“I’m terrified. Absolutely terrified. My whole life has become a cruel game of 52-card pickup. Every aspect of my life has been thrown in the air and I don’t know where they will land. I want to crawl in a hole and pretend that none of this is happening. It’s too much for me to handle. Everyone is asking if they can do anything and I don’t know what to tell them.”
This was one of my journal entries after I found out my husband had a cancerous tumor growing in his sinuses and up into his brain. I felt so lost, so overwhelmed. As words like “tumor”, “brain”, and “biopsy”, got thrown into the atmosphere of the doctors office that day, a sense of the surreal took over my world, and everything got fuzzy. In the space of a heartbeat I flipped through denial, anger, fear and back to denial again. Hearing my husband sob; glancing over and seeing his shoulders shake, ripped me from my fog and I realized this was far worse for him.
There are no winners in a cancer journey
But was it? Worse, I mean. That’s not a popular question, I know. Because obviously it was HIS head, HIS brain, HIS health that was threatened here, but it was MY most important relationship, MY family, and MY world that were threatened. as well. There are no winners in a cancer journey.

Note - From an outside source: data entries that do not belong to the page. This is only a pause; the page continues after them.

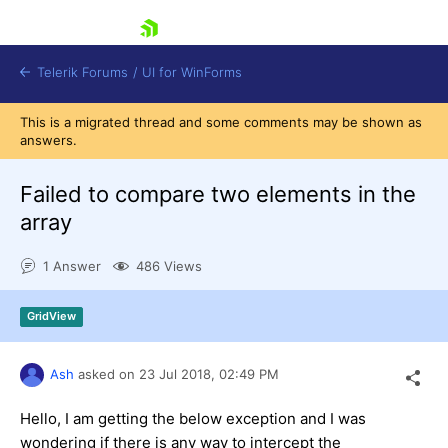
skip navigation
Telerik Forums
/
UI for WinForms
This is a migrated thread and some comments may be shown as
answers.
Failed to compare two elements in the
array
Shopping cart
1 Answer
486 Views
Login
Contact Us
Try now
GridView
Ash
asked on
23 Jul 2018,
02:49 PM
Hello, I am getting the below exception and I was
wondering if there is any way to intercept the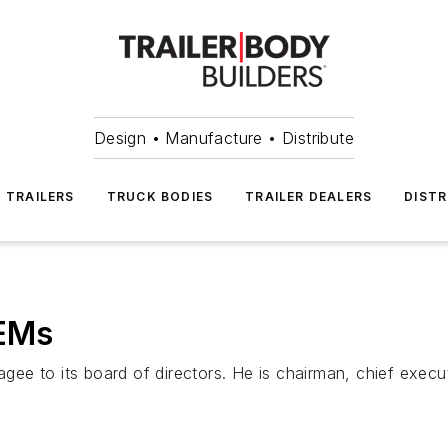
Design • Manufacture • Distribute
TRAILERS
TRUCK BODIES
TRAILER DEALERS
DISTR
OEMs
o its board of directors. He is chairman, chief executiv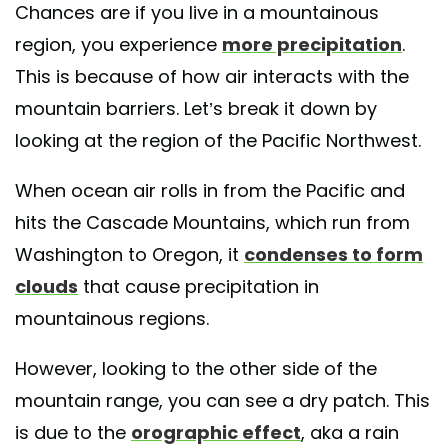
Chances are if you live in a mountainous
region, you experience
more precipitation
.
This is because of how air interacts with the
mountain barriers. Let’s break it down by
looking at the region of the Pacific Northwest.
When ocean air rolls in from the Pacific and
hits the Cascade Mountains, which run from
Washington to Oregon, it
condenses to form
clouds
that cause precipitation in
mountainous regions.
However, looking to the other side of the
mountain range, you can see a dry patch. This
is due to the
orographic effect
, aka a rain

There may be battles won and victories to be celebrated, but there are no winners.
My support system couldn’t be there for me but I could carry them with me
I turned to my family, my friends, my faith, and my journal. I bought a notebook and started writing out, by hand, every scripture that was sent to or spoken over us. I wrote down phrases of songs and poems that encouraged me. When I announced it on social media, I wrote down every comment from every friend and family member who responded. I printed out encouraging messages and taped them to the pages. I carried that journal with me everywhere. I added things daily and when I was at my low points I would pull it out and reread the support I was receiving.
My friends and family couldn’t be with me every moment, but with my journal I could carry them with me everywhere I went. Sometimes our support gets taken away in the most unfair moments. It’s in those times that we must draw from our inner strength and find ways to be our own support. My journal was mine; what is your secret weapon?